━━━━━ PROVIDED MATERIAL ━━━━━

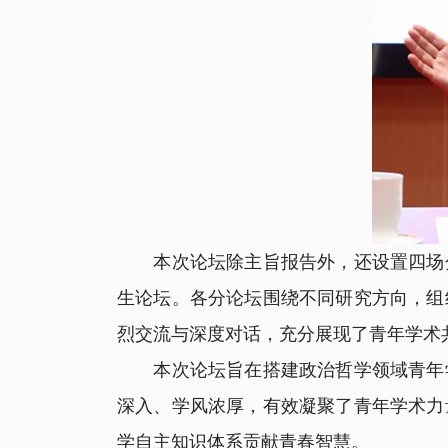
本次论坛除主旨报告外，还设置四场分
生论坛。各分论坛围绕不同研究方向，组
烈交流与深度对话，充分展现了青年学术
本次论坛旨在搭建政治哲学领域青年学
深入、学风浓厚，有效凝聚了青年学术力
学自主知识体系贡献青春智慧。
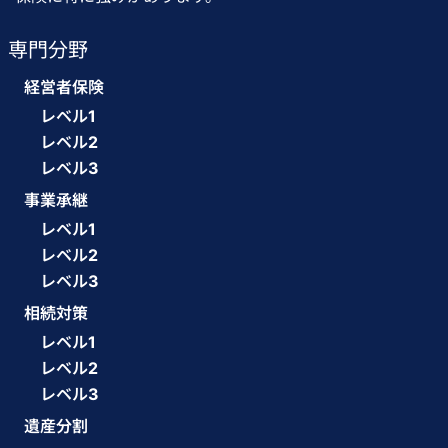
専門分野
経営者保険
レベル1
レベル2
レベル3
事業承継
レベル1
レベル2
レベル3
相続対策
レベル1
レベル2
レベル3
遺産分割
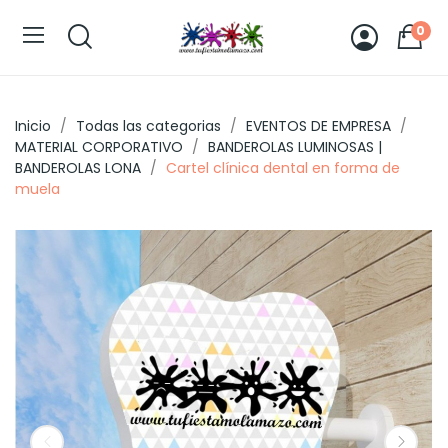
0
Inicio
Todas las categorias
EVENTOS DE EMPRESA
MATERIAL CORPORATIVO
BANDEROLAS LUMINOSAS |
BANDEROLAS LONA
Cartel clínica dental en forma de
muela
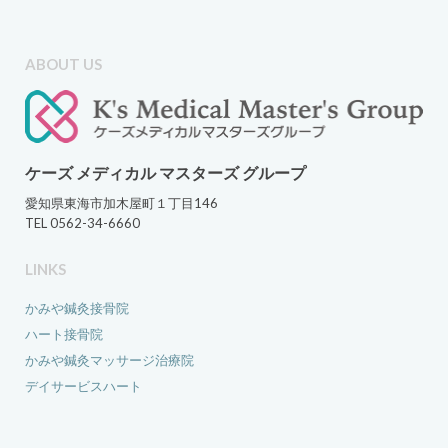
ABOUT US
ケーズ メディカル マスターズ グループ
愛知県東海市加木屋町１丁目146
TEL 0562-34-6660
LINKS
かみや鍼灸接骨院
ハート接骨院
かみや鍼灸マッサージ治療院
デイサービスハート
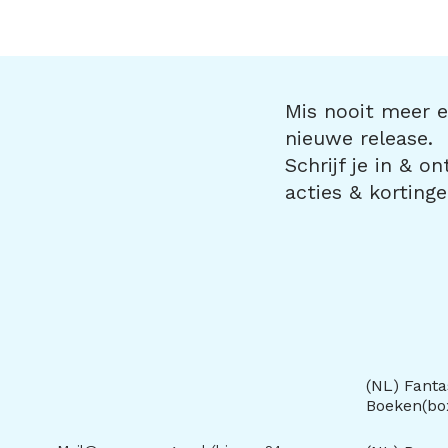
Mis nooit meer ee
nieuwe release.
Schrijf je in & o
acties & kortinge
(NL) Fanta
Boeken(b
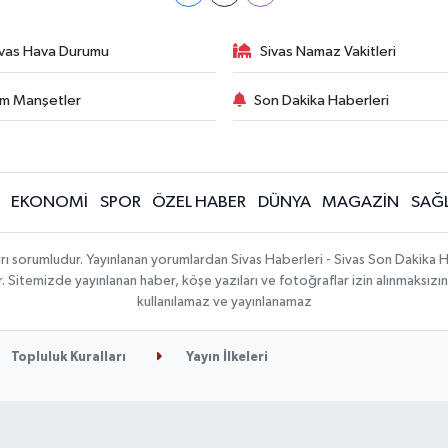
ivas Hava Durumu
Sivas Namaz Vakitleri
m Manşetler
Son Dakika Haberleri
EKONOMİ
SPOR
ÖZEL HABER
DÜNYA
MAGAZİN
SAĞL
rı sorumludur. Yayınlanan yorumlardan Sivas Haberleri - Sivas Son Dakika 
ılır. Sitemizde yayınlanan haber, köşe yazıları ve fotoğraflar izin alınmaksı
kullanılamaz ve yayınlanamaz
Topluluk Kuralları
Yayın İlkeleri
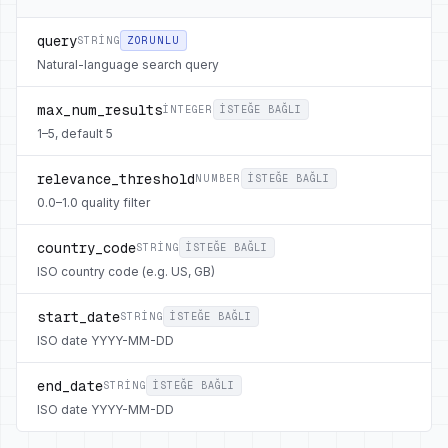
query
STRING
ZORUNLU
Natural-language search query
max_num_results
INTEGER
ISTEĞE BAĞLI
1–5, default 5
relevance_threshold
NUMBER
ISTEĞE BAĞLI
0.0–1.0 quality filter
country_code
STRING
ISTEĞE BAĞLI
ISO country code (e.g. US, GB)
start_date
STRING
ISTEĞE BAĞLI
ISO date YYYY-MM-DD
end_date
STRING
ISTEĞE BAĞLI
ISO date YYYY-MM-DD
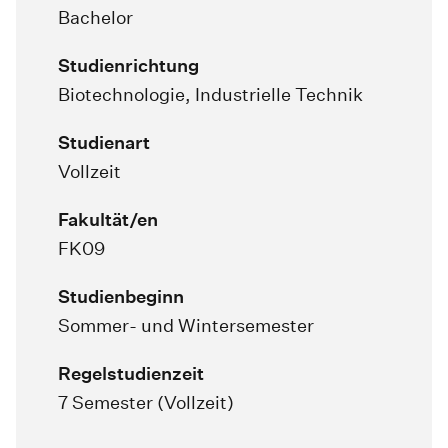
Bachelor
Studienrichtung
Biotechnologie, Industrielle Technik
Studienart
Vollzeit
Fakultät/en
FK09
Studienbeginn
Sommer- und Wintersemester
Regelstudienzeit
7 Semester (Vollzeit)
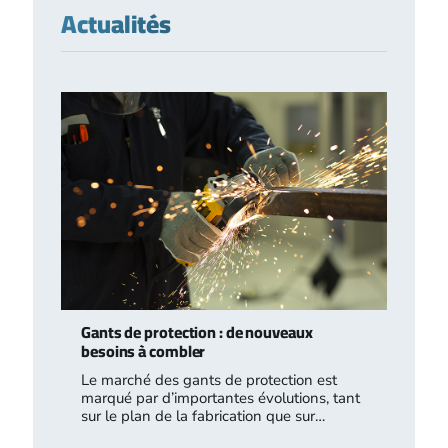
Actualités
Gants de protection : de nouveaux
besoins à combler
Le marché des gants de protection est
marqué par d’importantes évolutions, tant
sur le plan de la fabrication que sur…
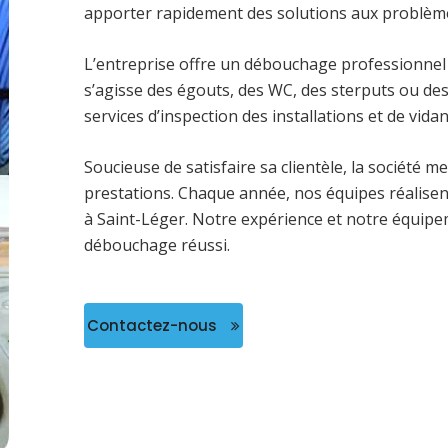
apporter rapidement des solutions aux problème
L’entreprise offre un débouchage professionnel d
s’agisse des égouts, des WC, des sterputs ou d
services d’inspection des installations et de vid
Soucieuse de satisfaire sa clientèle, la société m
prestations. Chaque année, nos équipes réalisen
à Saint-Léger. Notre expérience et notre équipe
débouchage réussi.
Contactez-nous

━━━━━

Arrange every line of the listing above as a numbered list, skipping blank lines. Leave the pictures out of your answer.

1. 本次论坛除主旨报告外，还设置四场分
2. 生论坛。各分论坛围绕不同研究方向，组
3. 烈交流与深度对话，充分展现了青年学术
4. 本次论坛旨在搭建政治哲学领域青年学
5. 深入、学风浓厚，有效凝聚了青年学术力
6. 学自主知识体系贡献青春智慧。
7. 専門分野
8. 経営者保険
9. レベル1
10. レベル2
11. レベル3
12. 事業承継
13. レベル1
14. レベル2
15. レベル3
16. 相続対策
17. レベル1
18. レベル2
19. レベル3
20. 遺産分割
21. 0
22. Inicio
23. Todas las categorias
24. EVENTOS DE EMPRESA
25. MATERIAL CORPORATIVO
26. BANDEROLAS LUMINOSAS |
27. BANDEROLAS LONA
28. Cartel clínica dental en forma de
29. muela
30. ABOUT US
31. ケーズ メディカル マスターズ グループ
32. 愛知県東海市加木屋町１丁目146
33. TEL 0562-34-6660
34. LINKS
35. かみや鍼灸接骨院
36. ハート接骨院
37. かみや鍼灸マッサージ治療院
38. デイサービスハート
39. Mis nooit meer ee
40. nieuwe release.
41. Schrijf je in & o
42. acties & kortinge
43. (NL) Fanta
44. Boeken(b
45. ivas Hava Durumu
46. Sivas Namaz Vakitleri
47. m Manşetler
48. Son Dakika Haberleri
49. EKONOMİ
50. SPOR
51. ÖZEL HABER
52. DÜNYA
53. MAGAZİN
54. SAĞL
55. rı sorumludur. Yayınlanan yorumlardan Sivas Haberleri - Sivas Son Dakika 
56. ılır. Sitemizde yayınlanan haber, köşe yazıları ve fotoğraflar izin alınmaksı
57. kullanılamaz ve yayınlanamaz
58. Topluluk Kuralları
59. Yayın İlkeleri
60. query
61. STRING
62. ZORUNLU
63. Natural-language search query
64. max_num_results
65. INTEGER
66. ISTEĞE BAĞLI
67. 1–5, default 5
68. relevance_threshold
69. NUMBER
70. ISTEĞE BAĞLI
71. 0.0–1.0 quality filter
72. country_code
73. STRING
74. ISTEĞE BAĞLI
75. ISO country code (e.g. US, GB)
76. start_date
77. STRING
78. ISTEĞE BAĞLI
79. ISO date YYYY-MM-DD
80. end_date
81. STRING
82. ISTEĞE BAĞLI
83. ISO date YYYY-MM-DD
84. Bachelor
85. Studienrichtung
86. Biotechnologie, Industrielle Technik
87. Studienart
88. Vollzeit
89. Fakultät/en
90. FK09
91. Studienbeginn
92. Sommer- und Wintersemester
93. Regelstudienzeit
94. 7 Semester (Vollzeit)
95. Actualités
96. Gants de protection : de nouveaux
97. besoins à combler
98. Le marché des gants de protection est
99. marqué par d’importantes évolutions, tant
100. sur le plan de la fabrication que sur…
101. apporter rapidement des solutions aux problème
102. L’entreprise offre un débouchage professionnel d
103. s’agisse des égouts, des WC, des sterputs ou d
104. services d’inspection des installations et de vid
105. Soucieuse de satisfaire sa clientèle, la société m
106. prestations. Chaque année, nos équipes réalisen
107. à Saint-Léger. Notre expérience et notre équipe
108. débouchage réussi.
109. Contactez-nous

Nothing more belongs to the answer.